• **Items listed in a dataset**

>>>>>

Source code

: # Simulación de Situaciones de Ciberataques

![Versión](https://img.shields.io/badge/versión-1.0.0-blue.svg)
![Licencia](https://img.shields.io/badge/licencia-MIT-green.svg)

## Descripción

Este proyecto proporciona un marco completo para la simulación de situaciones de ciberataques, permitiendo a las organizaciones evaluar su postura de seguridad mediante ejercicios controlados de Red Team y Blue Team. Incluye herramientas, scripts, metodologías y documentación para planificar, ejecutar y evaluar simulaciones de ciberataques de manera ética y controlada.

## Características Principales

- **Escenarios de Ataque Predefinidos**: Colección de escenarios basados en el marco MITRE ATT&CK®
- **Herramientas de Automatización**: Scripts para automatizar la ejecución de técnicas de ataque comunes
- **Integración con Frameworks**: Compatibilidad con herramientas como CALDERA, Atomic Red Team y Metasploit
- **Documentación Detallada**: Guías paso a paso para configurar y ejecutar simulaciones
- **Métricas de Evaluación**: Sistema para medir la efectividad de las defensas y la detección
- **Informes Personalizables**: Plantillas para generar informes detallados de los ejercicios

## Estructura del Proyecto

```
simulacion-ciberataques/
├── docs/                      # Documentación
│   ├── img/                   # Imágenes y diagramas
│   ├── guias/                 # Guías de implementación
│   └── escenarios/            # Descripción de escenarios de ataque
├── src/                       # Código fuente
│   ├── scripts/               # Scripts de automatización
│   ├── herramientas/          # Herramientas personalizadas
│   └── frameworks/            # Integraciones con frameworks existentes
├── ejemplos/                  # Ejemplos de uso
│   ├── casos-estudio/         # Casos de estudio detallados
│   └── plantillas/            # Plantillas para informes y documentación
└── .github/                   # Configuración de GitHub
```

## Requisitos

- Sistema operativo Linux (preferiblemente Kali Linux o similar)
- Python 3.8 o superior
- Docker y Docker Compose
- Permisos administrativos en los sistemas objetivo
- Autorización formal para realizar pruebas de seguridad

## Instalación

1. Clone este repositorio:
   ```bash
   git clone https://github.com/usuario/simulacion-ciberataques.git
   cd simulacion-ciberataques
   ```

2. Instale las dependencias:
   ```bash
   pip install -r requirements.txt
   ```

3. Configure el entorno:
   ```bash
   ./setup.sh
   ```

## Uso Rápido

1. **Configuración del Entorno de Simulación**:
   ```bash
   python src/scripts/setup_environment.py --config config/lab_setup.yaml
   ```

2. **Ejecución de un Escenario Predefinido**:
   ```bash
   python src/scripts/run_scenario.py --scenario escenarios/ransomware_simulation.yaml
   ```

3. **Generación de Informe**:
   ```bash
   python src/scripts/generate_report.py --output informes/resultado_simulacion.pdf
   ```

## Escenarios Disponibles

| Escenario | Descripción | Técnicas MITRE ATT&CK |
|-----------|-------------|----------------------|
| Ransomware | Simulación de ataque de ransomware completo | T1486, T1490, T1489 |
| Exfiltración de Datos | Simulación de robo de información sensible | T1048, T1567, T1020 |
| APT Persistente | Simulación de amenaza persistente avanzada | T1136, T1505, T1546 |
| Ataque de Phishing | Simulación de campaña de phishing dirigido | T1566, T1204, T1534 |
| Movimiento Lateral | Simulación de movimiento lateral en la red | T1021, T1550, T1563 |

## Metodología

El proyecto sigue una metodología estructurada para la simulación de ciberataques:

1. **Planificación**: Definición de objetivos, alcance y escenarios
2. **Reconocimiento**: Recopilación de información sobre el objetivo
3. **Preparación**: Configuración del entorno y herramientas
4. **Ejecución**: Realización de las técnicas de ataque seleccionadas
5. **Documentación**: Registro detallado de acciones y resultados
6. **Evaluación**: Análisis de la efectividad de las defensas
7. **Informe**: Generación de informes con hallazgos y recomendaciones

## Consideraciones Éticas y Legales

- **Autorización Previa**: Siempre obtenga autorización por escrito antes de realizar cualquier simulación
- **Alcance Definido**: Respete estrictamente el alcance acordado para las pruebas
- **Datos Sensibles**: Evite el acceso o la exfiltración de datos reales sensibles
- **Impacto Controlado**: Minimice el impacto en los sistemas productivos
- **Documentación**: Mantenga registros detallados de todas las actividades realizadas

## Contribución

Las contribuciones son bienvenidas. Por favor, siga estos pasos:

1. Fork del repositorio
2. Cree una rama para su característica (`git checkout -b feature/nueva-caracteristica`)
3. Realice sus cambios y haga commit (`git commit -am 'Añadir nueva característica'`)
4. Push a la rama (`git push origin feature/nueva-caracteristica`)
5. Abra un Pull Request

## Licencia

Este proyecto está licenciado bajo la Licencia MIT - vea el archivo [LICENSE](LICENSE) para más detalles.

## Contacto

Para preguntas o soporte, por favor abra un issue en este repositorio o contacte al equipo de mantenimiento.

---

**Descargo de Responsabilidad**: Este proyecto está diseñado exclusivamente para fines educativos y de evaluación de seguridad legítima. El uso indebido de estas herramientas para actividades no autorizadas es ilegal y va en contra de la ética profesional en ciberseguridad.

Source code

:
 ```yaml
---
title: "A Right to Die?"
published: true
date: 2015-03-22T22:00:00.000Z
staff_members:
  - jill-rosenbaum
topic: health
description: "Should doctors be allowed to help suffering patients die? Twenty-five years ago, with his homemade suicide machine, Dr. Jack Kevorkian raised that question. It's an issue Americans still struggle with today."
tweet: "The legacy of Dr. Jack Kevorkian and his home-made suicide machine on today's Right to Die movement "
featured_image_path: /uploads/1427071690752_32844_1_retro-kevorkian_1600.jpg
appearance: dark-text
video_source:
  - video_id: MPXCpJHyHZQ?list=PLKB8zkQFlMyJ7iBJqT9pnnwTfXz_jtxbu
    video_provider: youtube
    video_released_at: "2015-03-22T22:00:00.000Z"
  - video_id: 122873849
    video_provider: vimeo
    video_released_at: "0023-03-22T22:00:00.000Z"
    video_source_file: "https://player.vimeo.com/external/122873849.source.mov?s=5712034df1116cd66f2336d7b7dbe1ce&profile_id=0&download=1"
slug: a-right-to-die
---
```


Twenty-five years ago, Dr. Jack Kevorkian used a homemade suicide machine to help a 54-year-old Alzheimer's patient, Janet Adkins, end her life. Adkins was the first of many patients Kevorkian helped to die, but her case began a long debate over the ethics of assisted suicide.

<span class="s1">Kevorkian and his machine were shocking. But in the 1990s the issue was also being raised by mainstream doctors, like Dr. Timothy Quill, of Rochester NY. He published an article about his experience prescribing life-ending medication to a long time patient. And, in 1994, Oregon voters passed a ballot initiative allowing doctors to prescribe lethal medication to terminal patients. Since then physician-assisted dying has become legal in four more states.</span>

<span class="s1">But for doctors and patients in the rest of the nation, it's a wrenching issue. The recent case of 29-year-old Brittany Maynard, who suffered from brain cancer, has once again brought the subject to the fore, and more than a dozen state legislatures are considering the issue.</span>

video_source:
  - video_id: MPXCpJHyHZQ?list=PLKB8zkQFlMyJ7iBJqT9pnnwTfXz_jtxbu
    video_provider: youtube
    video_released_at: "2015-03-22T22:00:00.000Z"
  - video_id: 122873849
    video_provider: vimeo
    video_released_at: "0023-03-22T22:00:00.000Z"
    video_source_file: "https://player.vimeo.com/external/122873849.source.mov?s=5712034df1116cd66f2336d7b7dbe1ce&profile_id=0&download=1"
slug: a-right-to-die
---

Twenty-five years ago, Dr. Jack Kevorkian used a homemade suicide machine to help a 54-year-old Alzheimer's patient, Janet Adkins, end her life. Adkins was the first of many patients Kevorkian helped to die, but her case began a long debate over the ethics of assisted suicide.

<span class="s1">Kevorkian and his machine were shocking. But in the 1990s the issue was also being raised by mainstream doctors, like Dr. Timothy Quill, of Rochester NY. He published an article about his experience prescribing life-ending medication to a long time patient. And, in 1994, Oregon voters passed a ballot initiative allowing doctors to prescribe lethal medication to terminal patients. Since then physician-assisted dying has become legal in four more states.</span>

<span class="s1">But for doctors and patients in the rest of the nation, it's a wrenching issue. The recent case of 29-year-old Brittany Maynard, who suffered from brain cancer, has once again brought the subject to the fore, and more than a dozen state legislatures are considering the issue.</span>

<<<<<

• **YOUR INSTRUCTIONS**
How many lines in these records hold the string "github"? Reply with the number alone.

• **ANSWER**
2